Answer Man: Do I really need all these megapixels for my camera?

Published: December 5, 2012 

My first digital camera boasted just 1 megapixel. Now, I see ads for a 34-megapixel camera. How many megapixels are possible? I almost hate to buy one because next year they will have a much better one. -- S.K., of Collinsville

Sounds like you're suffering from that high-tech affliction known as pixel envy. You figure if 3 megapixels (MPs) are good and 5 are better, then you're going to be the first on your block to buy a 100-MP model that takes Pulitzer-Prize winning shots by itself.

Well, to borrow the title of one of the worst songs in pop music history, don't worry, buy a camera now, and be happy. The MP capabilities on today's cameras are more than enough to satisfy all but the most hard-core photophile.

In fact, this is another case where more is not necessarily better, Justin Vadasz cautions. He's the manager of Creve Coeur Camera in Fairview Heights, so if there's anyone who would want to overload you on megapixels for a bigger sale, he would. But he doesn't because he knows most people don't need them.

"Really, we're so far beyond what's necessary to make a good-quality print, it doesn't matter anymore," he told me. "For most people, anything around a 10-megapixel camera is going to be more than adequate."

Let's review: A digital picture consists of tiny square dots known as picture elements -- or "pixels" for short. One specification for cameras is how many millions of pixels (megapixels) their sensors capture when the shutter opens.

This number is figured by multiplying the number of pixel catchers placed horizontally across the sensor times the number down the sensor. So, a 3-MP camera has 2,048 pixels across and 1,536 down for a total of 3,145,728 pixels -- or 3 MPs for short.

Now, I know what you're still thinking. If you try to fill up a standard 4x6 print by blowing up a few hundred small dots, you're likely going to get a very blurry (pixelated) picture. That's true. More and smaller dots produce a sharper image -- but only to a point, Vadasz said.

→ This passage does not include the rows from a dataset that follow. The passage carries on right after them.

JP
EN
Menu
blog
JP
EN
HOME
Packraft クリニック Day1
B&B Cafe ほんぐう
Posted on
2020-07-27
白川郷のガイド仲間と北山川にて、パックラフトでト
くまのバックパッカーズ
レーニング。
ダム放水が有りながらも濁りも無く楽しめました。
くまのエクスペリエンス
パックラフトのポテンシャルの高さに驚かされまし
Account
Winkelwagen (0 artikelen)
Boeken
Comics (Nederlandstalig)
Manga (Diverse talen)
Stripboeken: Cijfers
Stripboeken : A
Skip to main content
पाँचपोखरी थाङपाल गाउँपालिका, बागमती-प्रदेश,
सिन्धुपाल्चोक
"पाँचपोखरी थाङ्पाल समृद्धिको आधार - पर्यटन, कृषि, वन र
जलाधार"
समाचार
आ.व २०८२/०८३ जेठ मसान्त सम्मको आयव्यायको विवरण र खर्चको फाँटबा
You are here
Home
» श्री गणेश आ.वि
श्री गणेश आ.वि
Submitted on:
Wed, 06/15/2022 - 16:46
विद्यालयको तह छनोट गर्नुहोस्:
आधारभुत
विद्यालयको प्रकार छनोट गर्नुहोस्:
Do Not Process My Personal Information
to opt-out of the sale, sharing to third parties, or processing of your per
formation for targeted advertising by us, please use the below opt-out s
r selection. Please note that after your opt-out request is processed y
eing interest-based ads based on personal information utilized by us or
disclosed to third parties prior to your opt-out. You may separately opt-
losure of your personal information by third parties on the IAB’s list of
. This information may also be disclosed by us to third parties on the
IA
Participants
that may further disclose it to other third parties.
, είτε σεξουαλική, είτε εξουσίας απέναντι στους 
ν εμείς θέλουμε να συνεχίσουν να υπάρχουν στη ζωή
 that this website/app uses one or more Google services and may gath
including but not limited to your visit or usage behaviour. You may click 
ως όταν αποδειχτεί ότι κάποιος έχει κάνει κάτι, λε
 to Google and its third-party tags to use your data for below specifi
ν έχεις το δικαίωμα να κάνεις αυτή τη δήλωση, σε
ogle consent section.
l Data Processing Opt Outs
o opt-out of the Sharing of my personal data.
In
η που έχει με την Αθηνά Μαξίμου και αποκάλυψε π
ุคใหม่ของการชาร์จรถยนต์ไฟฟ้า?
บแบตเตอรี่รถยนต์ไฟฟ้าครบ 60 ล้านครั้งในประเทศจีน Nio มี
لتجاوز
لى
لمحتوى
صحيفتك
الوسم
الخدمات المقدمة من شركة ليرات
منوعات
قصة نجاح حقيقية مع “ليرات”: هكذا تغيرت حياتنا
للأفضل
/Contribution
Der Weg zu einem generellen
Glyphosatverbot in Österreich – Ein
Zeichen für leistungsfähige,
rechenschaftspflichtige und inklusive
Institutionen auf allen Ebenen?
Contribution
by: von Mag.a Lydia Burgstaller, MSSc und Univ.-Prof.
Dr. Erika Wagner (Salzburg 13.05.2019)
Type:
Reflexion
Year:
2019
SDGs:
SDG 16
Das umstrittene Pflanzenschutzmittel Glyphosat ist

Obviously, if you want to enlarge pictures to the size of posters or highway billboards, you want a camera with more MPs. But today's cameras, which normally come with about 12 MPs, are more than enough for 99 percent of consumers.

"If you're just making 4x6 prints, you could do that with essentially a 3-megapixel camera. Anything beyond that is more than adequate," Vadasz said

Fewer pixels mean faster Internet transfers, too. In fact, Forrest Gump might say that, for normal use, pixels are like a box of chocolates: Eating too many may make you sick.

"I don't know that there will ever be a limit to what they offer in terms of how many megapixels we can do," Vadasz said. "But more is not necessarily a good thing. Especially when you're looking at point-and-shoot cameras, fewer megapixels give you better quality images."

What? Why?

"Because you're trying to take a million little dots and cram them on a little sensor. If you multiply that by 12 or 16 or what have you, the more dots the 'noisier' the picture appears when you blow it up."

For a more detailed explanation, read "The Megapixel Myth" at www.kenrockwell.com.

Occasionally, people are awarded honorary degrees from universities. Do these bestow any real benefits or are they just B.S. -- and I'm not talking about the degree. -- H.P., of Fairview Heights

Now, they're usually more pomp than circumstance. But it didn't start that way, according to "Oxford University Ceremonies," by L.H. Dudley and Strickland Gibson.

Back in the late 1600s, honorary degrees were given out regularly -- possibly to curry favor with whatever monarch was visiting Oxford or Cambridge. When King James I visited Oxford in 1605, 43 members of his party were given Master of Arts degrees -- and these carried the full weight of a regular degree, according to records. (The very first on record went to Lionel Woodville in about 1470.)

Today, it's generally more of a way for schools and VIPs to pat each other on the back. The "honoris causa" (for the sake of honor) degrees usually just salute a person's work or contribution to society. It's not a shortcut to writing a 300-page thesis. But the celeb gets a few moments in the spotlight, and the school grabs headlines for being associated with the well-known recipient.

Harvard, by the way, granted the first in the U.S. in 1692 -- a Doctor of Sacred Theology to famed Puritan clergyman Increase Mather.

Today's trivia

What was the first creature ejected from a supersonic plane?

Answer to Wednesday's trivia: Of the 77 winners of college football's most cherished prize for individual achievement -- the Heisman Trophy -- only eight are enshrined in the Pro Football Hall of Fame in Canton, Ohio. They are: Detroit's Doak Walker (1948 Heisman); Green Bay's Paul Hornung (1956); Dallas' Roger Staubach (1963); Buffalo's O.J. Simpson (1968); Dallas' Tony Dorsett (1976); Houston's Earl Campbell (1977); Los Angeles Raiders and K.C. Chiefs' Marcus Allen (1981); and Detroit's Barry Sanders (1988).